In the process of helping a 2017 French electoral campaign, I received an electoral list that was complete but with four address fields that were filled in pell-mell by voter registrants. A Safe 2015 FME World Tour presentation showed an unusual use of FME Workbench: to scrape, cull and list music title lists. I did the same here to normalise address fields for upload to a voting campaign website.
Now I'm a spatial not a regex kinda guy, so Safe's tech support engineer Richard Mosley gave me a hand, kudos for his support. The result is a clean list that can be uploaded to nationbuilder.com.
Here are a few more technical details if you're interested:
- CSV Feature Writer allows to manipulate non-spatial data
- StringSearcher transformer on each address field parses them
- AttributeManager formats them to write them out consistently
- Country is the constant last field and others are written leftward
- thus addresses are consistent ADR1, ADR2, ZIP, CITY, CTRY
- needless to say there's a lot of cleaun-up still to do after that...

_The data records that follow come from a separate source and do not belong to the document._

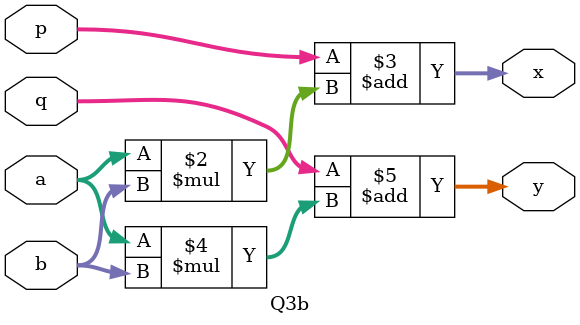
<source format=v>
module Q3b (
    input[3:0] a,input[3:0] b, input[3:0] p,input[3:0] q,
    output[8:0] x,
    output[8:0] y
);

    always @(*) begin
        x = p + a*b;
	y = q + a*b;
    end

endmodule

</source>
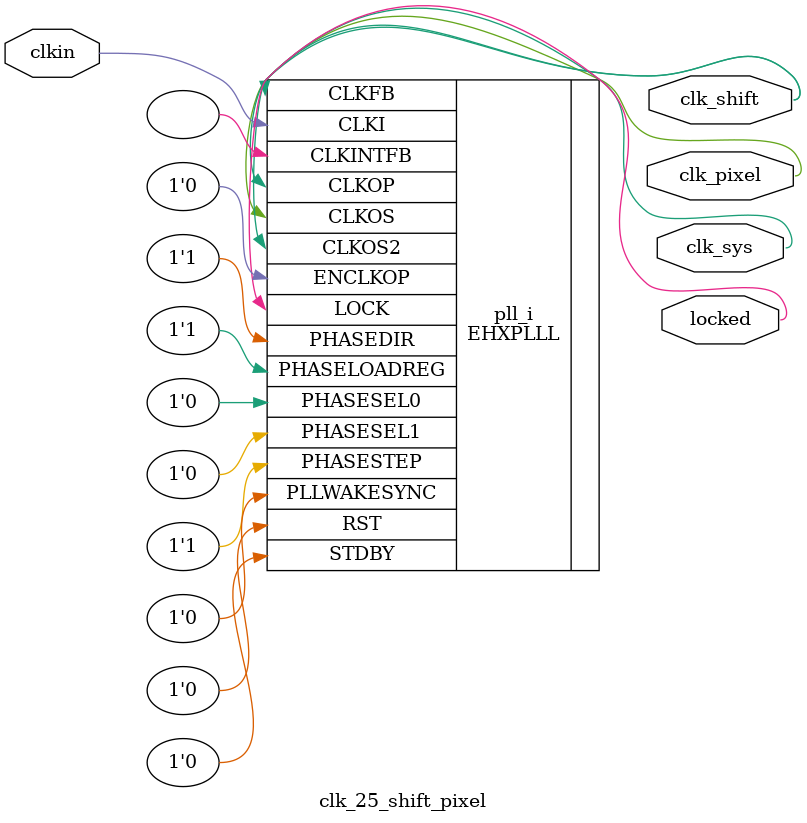
<source format=v>
module clk_25_shift_pixel
(
    input clkin, // 25 MHz, 0 deg
    output clk_shift, // 137.5 MHz, 0 deg
    output clk_pixel, // 27.5 MHz, 0 deg
    output clk_sys, // 50 MHz, 0 deg
    output locked
);
(* FREQUENCY_PIN_CLKI="25" *)
(* FREQUENCY_PIN_CLKOP="137.5" *)
(* FREQUENCY_PIN_CLKOS="27.5" *)
(* FREQUENCY_PIN_CLKOS2="50" *)
(* ICP_CURRENT="12" *) (* LPF_RESISTOR="8" *) (* MFG_ENABLE_FILTEROPAMP="1" *) (* MFG_GMCREF_SEL="2" *)
EHXPLLL #(
        .PLLRST_ENA("DISABLED"),
        .INTFB_WAKE("DISABLED"),
        .STDBY_ENABLE("DISABLED"),
        .DPHASE_SOURCE("DISABLED"),
        .OUTDIVIDER_MUXA("DIVA"),
        .OUTDIVIDER_MUXB("DIVB"),
        .OUTDIVIDER_MUXC("DIVC"),
        .OUTDIVIDER_MUXD("DIVD"),
        .CLKI_DIV(2),
        .CLKOP_ENABLE("ENABLED"),
        .CLKOP_DIV(4),
        .CLKOP_CPHASE(2),
        .CLKOP_FPHASE(0),
        .CLKOS_ENABLE("ENABLED"),
        .CLKOS_DIV(20),
        .CLKOS_CPHASE(2),
        .CLKOS_FPHASE(0),
        .CLKOS2_ENABLE("ENABLED"),
        .CLKOS2_DIV(11),
        .CLKOS2_CPHASE(2),
        .CLKOS2_FPHASE(0),
        .FEEDBK_PATH("CLKOP"),
        .CLKFB_DIV(11)
    ) pll_i (
        .RST(1'b0),
        .STDBY(1'b0),
        .CLKI(clkin),
        .CLKOP(clk_shift),
        .CLKOS(clk_pixel),
        .CLKOS2(clk_sys),
        .CLKFB(clk_shift),
        .CLKINTFB(),
        .PHASESEL0(1'b0),
        .PHASESEL1(1'b0),
        .PHASEDIR(1'b1),
        .PHASESTEP(1'b1),
        .PHASELOADREG(1'b1),
        .PLLWAKESYNC(1'b0),
        .ENCLKOP(1'b0),
        .LOCK(locked)
	);
endmodule

</source>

And when updates arrive, run this only on the new data or deltas:
- Another CSV Feature Writer is used with FeatureMerger transformer
- use Requestor for the original and Supplier for the new file
- Merged outputs the common fields and NotMerged the different ones
- only run the first process against the hopefully shorter difference file
- this can also be used to find the rejected fields for later QC & reload
Lessons learned were:
- metadata is king - no verbose PDF? no clean up of CSV lists!
- a bit of logic and reasoning went a long way toward crafting an FME clean-up script
- but there are no shortcuts to QC and final clean-up, "you get out what you put into it"